Text:
Indeed, if one fetches protobuf 4.21 from PyPI, and runs:
python3 -c 'import bernhard'
or
PROTOCOL_BUFFERS_PYTHON_IMPLEMENTATION=upb python3 -c 'import bernhard'
...a traceback message is emitted, but a much more informative one:
> TypeError: Descriptors cannot not be created directly.
>
> If this call came from a _pb2.py file, your generated code is out of
> date and must be regenerated with protoc >= 3.19.0.
>
> If you cannot immediately regenerate your protos, some other possible
workarounds are:
> 1. Downgrade the protobuf package to 3.20.x or lower.
> 2. Set PROTOCOL_BUFFERS_PYTHON_IMPLEMENTATION=python (but this will
> use pure-Python parsing and will be much slower).
>
> More information:
https://developers.google.com/protocol-buffers/docs/news/2022-05-06#python-updates
* The release notes specifically mention "upb" requiring protoc
(protobuf-compiler) >= 3.19, but not "cpp". However, as established
above, "cpp" is deprecated and not used by anyone (but Debian), and
therefore they either meant "the non-Pure-Python implementation"
there, or did not pay as much attention to forward- and
backwards-compatibility, or informative error messages for their
deprecated backend. It's likely, but not entirely clear, that the
protoc dependency requirement is >= 3.19 here as well.

Raw data:
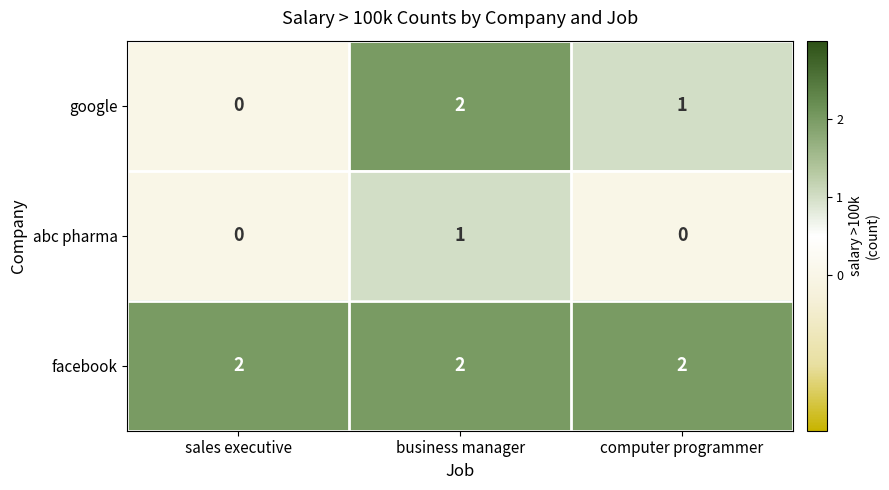

The abc pharma series shows 1 at business manager. True or false?

True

Written task A:
Answer from the protobuf excerpt:
(i) Which protobuf version is fetched from PyPI?
(ii) To which package versions does the error message suggest downgrading?
(iii) Which implementation do the release notes specifically mention as requiring protoc >= 3.19?
Written task B: Rewrite the protobuf excerpt from "there, or did" through "here as well.", putting "implementation" in place of "backend".
Written task C: Continue the protobuf compatibility discussion after its final sentence.
The material has no connection to the protobuf excerpt.

Expected output A:
(i) 4.21
(ii) 3.20.x or lower
(iii) "upb"

Expected output B:
there, or did not pay as much attention to forward- and
backwards-compatibility, or informative error messages for their
deprecated implementation. It's likely, but not entirely clear, that the
protoc dependency requirement is >= 3.19 here as well.

Expected output C:
* Finally note that the 3.21.12-1+b2 Python implementation still works
with python3-bernhard, Built-Using: protobuf-compiler (= 3.12.4-1+b3):
PROTOCOL_BUFFERS_PYTHON_IMPLEMENTATION=python python3 -c 'import bernhard'
All in all: it's almost certainly necessary to make the dependency
tighter, to something like >= 3.19, if not tight to = 3.21.
I still feel uneasy about Debian shipping a version of python3-protobuf
that includes, and defaults to, an implementation that is deprecated
upstream (and on top of it, is misversioned). I'm not sure what to make
of this so late in the release cycle, though.
For trixie the path forward is probably something along the lines of
updating src:upb to a newer upstream, building the upb-based extension
as python3-protobuf-upb, and then changing src:protobuf to not build the
cpp extension, make python3-protobuf Arch: all, and then Recommend (or
Depend) on python3-protobuf-upb as the native/fast implementation.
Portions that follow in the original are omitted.